What is expected: Extract and repeat the records below without any change, starting with the line that contains "Demo app featuring" and going on through the line that contains "they have follewed", with both of those lines included.

Records provided:
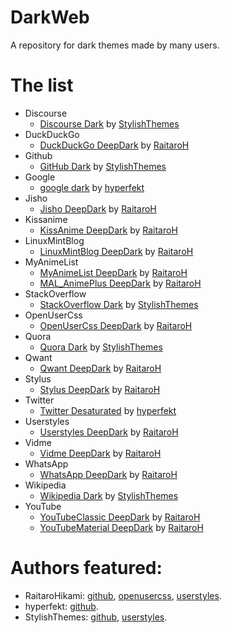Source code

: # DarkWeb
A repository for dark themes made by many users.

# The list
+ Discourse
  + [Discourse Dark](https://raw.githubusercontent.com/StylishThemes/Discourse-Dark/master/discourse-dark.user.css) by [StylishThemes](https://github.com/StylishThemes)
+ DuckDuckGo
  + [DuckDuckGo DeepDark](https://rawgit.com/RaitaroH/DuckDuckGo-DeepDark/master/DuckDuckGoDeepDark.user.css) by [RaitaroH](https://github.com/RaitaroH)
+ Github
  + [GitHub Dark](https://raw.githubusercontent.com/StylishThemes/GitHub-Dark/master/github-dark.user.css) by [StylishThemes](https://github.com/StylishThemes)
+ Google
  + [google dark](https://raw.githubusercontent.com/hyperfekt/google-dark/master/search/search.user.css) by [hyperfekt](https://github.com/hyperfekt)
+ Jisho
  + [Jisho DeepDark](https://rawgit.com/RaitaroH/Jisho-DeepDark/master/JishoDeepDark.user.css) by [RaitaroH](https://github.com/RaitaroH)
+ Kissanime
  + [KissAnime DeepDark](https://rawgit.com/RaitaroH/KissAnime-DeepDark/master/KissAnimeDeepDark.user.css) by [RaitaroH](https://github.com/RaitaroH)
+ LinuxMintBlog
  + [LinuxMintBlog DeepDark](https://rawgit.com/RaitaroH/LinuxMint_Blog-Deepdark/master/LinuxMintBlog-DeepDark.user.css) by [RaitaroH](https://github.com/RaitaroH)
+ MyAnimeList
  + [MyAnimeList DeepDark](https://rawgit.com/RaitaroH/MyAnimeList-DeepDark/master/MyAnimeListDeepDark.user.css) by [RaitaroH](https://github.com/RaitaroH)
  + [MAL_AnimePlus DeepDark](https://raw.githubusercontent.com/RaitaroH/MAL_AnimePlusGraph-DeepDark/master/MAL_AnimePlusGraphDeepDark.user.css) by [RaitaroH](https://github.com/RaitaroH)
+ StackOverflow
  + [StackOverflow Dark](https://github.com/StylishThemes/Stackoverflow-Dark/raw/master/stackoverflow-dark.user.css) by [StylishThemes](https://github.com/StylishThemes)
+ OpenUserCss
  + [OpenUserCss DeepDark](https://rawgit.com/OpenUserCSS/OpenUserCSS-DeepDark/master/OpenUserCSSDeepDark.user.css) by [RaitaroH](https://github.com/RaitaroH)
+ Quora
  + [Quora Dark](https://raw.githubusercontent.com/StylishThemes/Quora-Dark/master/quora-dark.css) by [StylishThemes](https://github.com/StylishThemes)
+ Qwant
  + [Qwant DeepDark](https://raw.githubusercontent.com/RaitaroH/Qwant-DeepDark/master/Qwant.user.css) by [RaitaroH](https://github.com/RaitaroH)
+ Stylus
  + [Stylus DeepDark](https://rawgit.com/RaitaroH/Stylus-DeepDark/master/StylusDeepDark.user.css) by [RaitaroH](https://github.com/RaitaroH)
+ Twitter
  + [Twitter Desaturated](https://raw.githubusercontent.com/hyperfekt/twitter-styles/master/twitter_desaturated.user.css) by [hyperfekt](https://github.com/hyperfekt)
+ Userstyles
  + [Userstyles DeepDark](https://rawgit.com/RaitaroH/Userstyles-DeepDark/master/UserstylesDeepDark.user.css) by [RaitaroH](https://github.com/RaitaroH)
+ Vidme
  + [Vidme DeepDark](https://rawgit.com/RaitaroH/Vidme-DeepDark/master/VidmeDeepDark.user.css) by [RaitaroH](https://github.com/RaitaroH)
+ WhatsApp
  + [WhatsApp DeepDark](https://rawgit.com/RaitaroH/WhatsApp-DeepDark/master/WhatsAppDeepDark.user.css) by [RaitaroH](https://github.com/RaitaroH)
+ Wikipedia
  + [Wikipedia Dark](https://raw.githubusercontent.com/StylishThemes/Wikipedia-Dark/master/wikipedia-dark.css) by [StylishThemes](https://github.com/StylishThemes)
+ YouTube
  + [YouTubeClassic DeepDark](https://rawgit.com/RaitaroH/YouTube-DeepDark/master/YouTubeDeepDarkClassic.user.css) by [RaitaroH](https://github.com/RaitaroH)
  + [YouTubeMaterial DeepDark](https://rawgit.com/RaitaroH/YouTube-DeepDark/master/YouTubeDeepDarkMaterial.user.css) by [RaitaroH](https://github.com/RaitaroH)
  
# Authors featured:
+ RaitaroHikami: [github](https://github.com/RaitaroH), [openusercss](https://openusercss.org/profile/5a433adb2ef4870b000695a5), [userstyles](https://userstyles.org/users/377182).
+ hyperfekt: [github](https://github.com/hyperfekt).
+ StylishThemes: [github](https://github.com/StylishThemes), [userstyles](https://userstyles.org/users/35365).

* * *

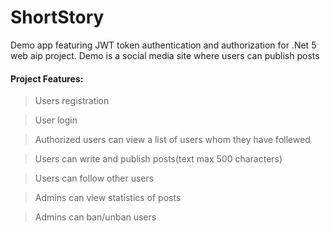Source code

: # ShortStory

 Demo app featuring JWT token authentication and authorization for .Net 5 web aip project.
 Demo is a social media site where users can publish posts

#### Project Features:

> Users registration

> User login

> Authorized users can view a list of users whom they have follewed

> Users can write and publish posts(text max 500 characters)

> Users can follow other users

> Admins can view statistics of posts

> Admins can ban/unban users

---

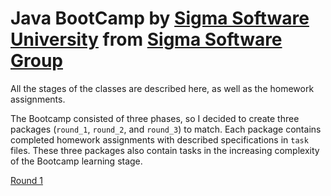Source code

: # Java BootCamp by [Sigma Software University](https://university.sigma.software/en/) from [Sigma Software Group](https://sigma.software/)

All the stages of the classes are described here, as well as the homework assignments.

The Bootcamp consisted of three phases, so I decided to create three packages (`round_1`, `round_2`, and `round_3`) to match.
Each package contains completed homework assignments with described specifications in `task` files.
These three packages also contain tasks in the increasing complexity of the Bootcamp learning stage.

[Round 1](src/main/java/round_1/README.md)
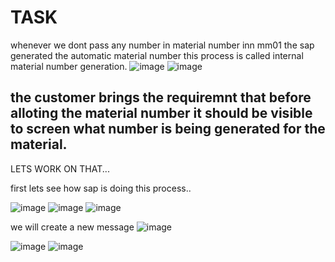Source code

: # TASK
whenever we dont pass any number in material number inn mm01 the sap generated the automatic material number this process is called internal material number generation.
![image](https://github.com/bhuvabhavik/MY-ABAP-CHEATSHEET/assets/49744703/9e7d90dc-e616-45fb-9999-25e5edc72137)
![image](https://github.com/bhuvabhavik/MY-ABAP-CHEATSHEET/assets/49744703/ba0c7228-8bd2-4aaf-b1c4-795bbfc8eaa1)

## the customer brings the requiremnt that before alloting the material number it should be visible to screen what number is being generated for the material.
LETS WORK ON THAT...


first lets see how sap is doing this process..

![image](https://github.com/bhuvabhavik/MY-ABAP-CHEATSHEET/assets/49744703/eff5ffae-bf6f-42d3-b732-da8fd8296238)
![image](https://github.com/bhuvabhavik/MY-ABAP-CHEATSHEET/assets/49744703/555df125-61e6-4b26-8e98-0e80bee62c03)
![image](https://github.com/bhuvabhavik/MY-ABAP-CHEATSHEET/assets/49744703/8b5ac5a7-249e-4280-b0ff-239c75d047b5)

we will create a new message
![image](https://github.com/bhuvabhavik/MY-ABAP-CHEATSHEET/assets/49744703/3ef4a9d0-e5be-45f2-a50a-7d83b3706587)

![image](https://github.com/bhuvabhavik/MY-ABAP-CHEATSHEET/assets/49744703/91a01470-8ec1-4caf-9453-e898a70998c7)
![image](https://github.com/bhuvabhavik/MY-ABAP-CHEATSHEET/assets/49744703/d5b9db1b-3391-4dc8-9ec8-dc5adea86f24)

Result of the task:
 Demo app featuring JWT token authentication and authorization for .Net 5 web aip project.
 Demo is a social media site where users can publish posts

#### Project Features:

> Users registration

> User login

> Authorized users can view a list of users whom they have follewed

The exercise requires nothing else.